Monitoring the effectiveness of SARS-CoV-2 vaccination under routine public health use and specifically against severe outcomes in patients at higher risk, including older adults, is a high priority. In this multistate analysis of adults aged ≥65 years, receipt of an authorized COVID-19 vaccine was associated with significant protection against COVID-19 hospitalization. Effectiveness was 94% among adults who were fully vaccinated and 64% among adults who were partially vaccinated (i.e., onset of COVID-like illness ≥14 days after the first vaccine dose in a 2-dose series but <14 days after the second dose). These findings are consistent with efficacy determined from clinical trials in the subgroup of adults aged ≥65 years (,). Early reports from Israel have also documented the real-world effectiveness of SARS-CoV-2 vaccination, including among older adults (,). However, those postmarketing reports only represented the Pfizer-BioNTech vaccine. In the current report, Pfizer-BioNTech and Moderna vaccine products were equally represented, and approximately one half of the patients were aged ≥75 years, providing evidence of real-world effectiveness of both vaccines against an important measure of severe COVID-19 in older adults. Moreover, in assessing the impact of receiving only a single dose, no significant vaccine effectiveness <14 days after the first dose of a SARS-CoV-2 vaccine was detected. This suggests that bias is unlikely in the primary estimates of vaccine effectiveness from partial and full vaccination. This also highlights the continued risk for severe illness shortly after vaccination, before a protective immune response has been achieved and reinforces the need for vaccinated adults to continue physical distancing and prevention behaviors, such as use of face masks and recommended hand hygiene at least 14 days after the second dose of a 2-dose vaccine. The findings suggest that SARS-CoV-2 vaccines can reduce the risk for COVID-19–associated hospitalization and, as a consequence of preventing severe COVID-19, vaccination might have an impact on post-COVID conditions (e.g., “long COVID”) and deaths (,).

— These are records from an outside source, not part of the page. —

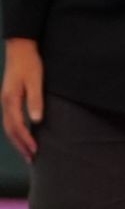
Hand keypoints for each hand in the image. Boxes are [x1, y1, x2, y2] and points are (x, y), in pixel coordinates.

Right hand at [2, 39, 43, 161]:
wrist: (20, 49)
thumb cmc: (30, 64)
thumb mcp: (36, 81)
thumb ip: (36, 100)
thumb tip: (36, 120)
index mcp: (10, 100)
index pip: (17, 126)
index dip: (26, 139)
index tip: (35, 150)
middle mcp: (5, 103)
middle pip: (10, 130)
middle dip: (20, 145)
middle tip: (31, 159)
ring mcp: (5, 102)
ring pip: (8, 127)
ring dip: (17, 141)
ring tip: (27, 153)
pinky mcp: (9, 99)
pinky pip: (10, 120)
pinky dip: (15, 131)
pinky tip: (23, 136)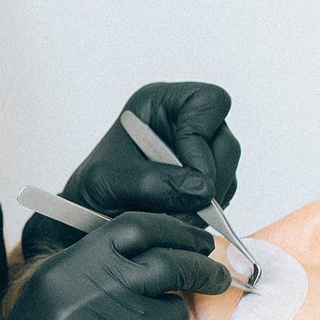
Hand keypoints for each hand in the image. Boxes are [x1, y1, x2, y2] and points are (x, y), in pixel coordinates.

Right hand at [0, 212, 230, 319]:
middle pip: (170, 264)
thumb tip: (160, 248)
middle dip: (202, 269)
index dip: (175, 231)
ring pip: (175, 315)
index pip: (137, 227)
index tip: (197, 240)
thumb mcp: (51, 290)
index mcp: (73, 265)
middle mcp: (95, 291)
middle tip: (218, 276)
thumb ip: (97, 266)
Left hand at [18, 82, 242, 260]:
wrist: (91, 216)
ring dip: (208, 200)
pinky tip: (180, 217)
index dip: (202, 137)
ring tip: (173, 217)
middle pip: (226, 142)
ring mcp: (197, 152)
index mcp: (161, 104)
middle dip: (210, 179)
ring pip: (229, 171)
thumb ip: (154, 183)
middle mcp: (184, 122)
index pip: (208, 101)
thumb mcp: (111, 182)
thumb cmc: (94, 188)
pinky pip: (225, 193)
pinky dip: (208, 211)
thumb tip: (203, 190)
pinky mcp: (204, 178)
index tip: (186, 171)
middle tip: (185, 206)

The findings in this report are subject to at least six limitations. First, the CIs for VE estimates were wide because of the small sample size, and the number of participants was too small to assess VE by vaccine product, age group, or underlying conditions. Second, as an interim analysis that included self-reported data, vaccination status might have been misclassified, or participants might have had imperfect recollection of vaccination or illness onset dates. Third, selection bias and residual confounding cannot be excluded. Fourth, although the analysis included hospitalized adults from 14 states, the participants were not geographically representative of the U.S. population. Fifth, the case-control design infers protection based on associations between disease outcome and previous vaccination but cannot establish causation. Finally, duration of VE and VE for nonhospitalized COVID-19 was not assessed.

During January–March 2021, in a multistate network of U.S. hospitals, vaccination was associated with a reduced risk for COVID-19–associated hospitalization among adults aged ≥65 years. These data suggest that continuing to rapidly vaccinate U.S. adults against COVID-19 will likely have a marked impact on COVID-19 hospitalization and might lead to commensurate reductions in post-COVID conditions and deaths (,).

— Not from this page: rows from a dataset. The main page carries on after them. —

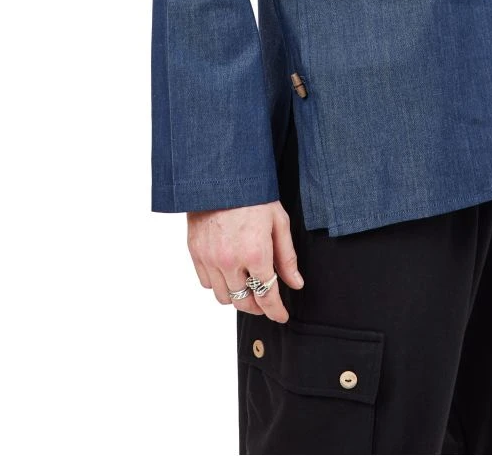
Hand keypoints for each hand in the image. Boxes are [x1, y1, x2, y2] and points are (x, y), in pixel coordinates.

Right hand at [186, 200, 304, 321]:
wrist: (220, 175)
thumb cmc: (253, 195)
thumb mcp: (279, 222)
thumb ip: (287, 257)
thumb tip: (296, 283)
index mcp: (254, 252)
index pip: (267, 295)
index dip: (276, 311)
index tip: (281, 316)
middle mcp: (229, 261)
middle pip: (243, 302)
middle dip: (257, 307)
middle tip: (265, 302)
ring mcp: (209, 258)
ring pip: (223, 297)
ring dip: (237, 296)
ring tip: (247, 284)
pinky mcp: (195, 253)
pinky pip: (206, 283)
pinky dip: (218, 283)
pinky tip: (228, 272)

What is already known about this topic?

Clinical trials suggest high efficacy for COVID-19 vaccines, but evaluation of vaccine effectiveness against severe outcomes in real-world settings and in populations at high risk, including older adults, is needed.

What is added by this report?

In a multistate network of U.S. hospitals during January–March 2021, receipt of Pfizer-BioNTech or Moderna COVID-19 vaccines was 94% effective against COVID-19 hospitalization among fully vaccinated adults and 64% effective among partially vaccinated adults aged ≥65 years.

What are the implications for public health practice?

SARS-CoV-2 vaccines significantly reduce the risk for COVID-19–associated hospitalization in older adults and, in turn, might lead to commensurate reductions in post-COVID conditions and deaths.